#### [TASK INSTRUCTIONS]
Nothing except the pictures should be left out when you reproduce the listing exactly.

#### [DATA BELOW]
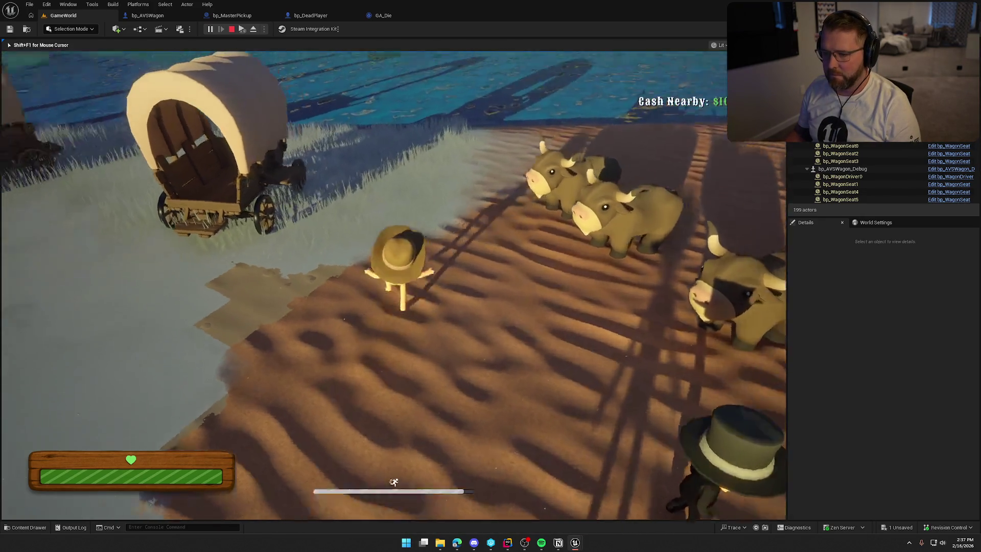
pyautogui.press('w')
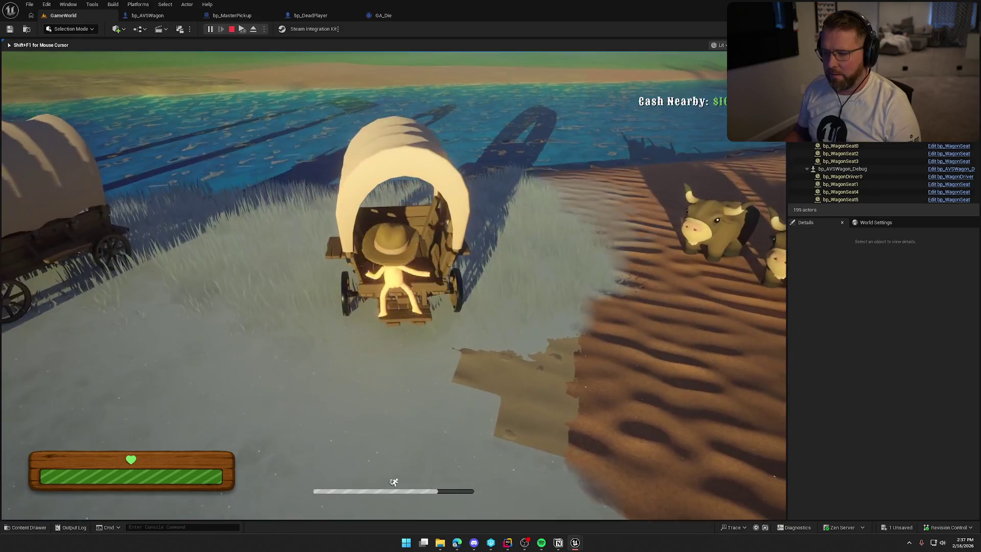
pyautogui.press('e')
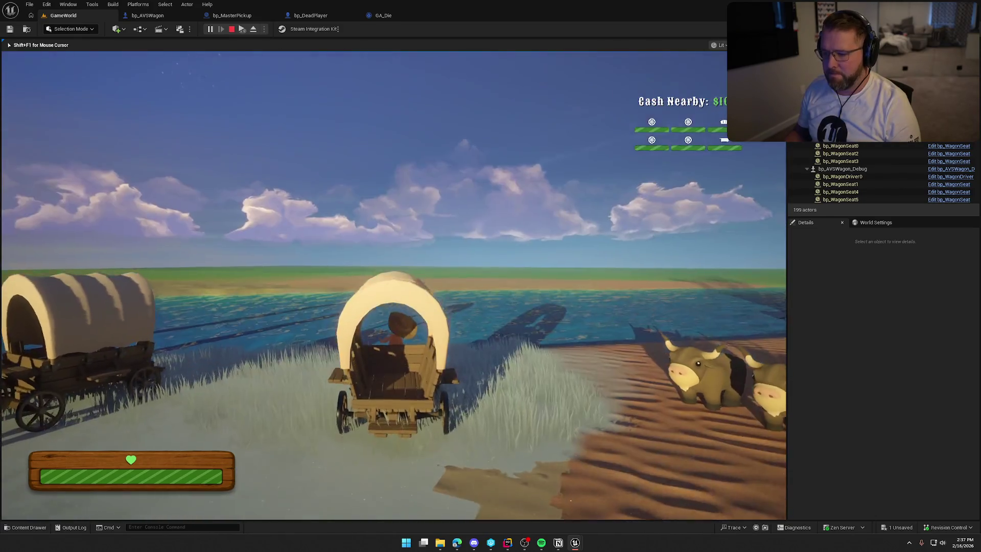
pyautogui.press('w')
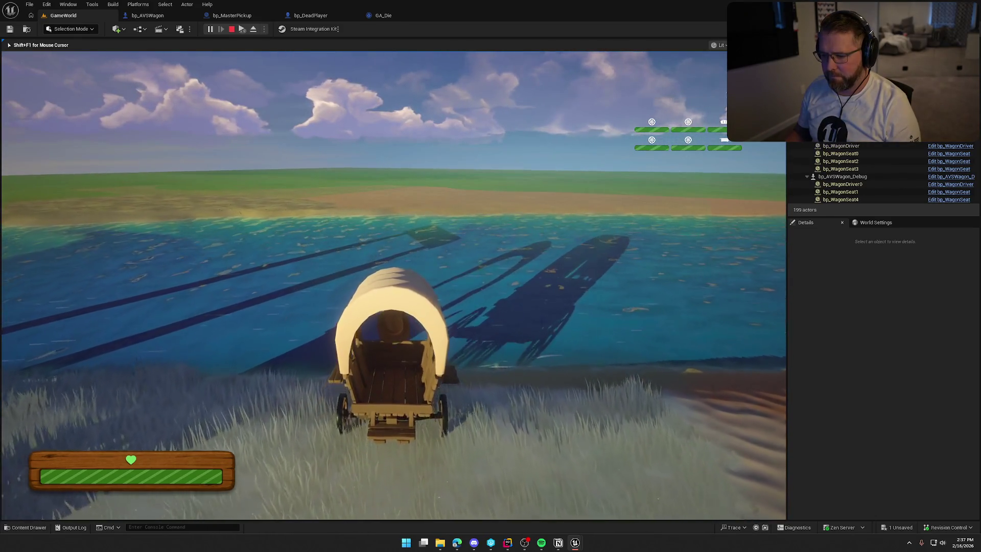
pyautogui.press('w')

#### [REPLY]
pyautogui.press('w')
pyautogui.press('e')
pyautogui.press('w')
pyautogui.press('w')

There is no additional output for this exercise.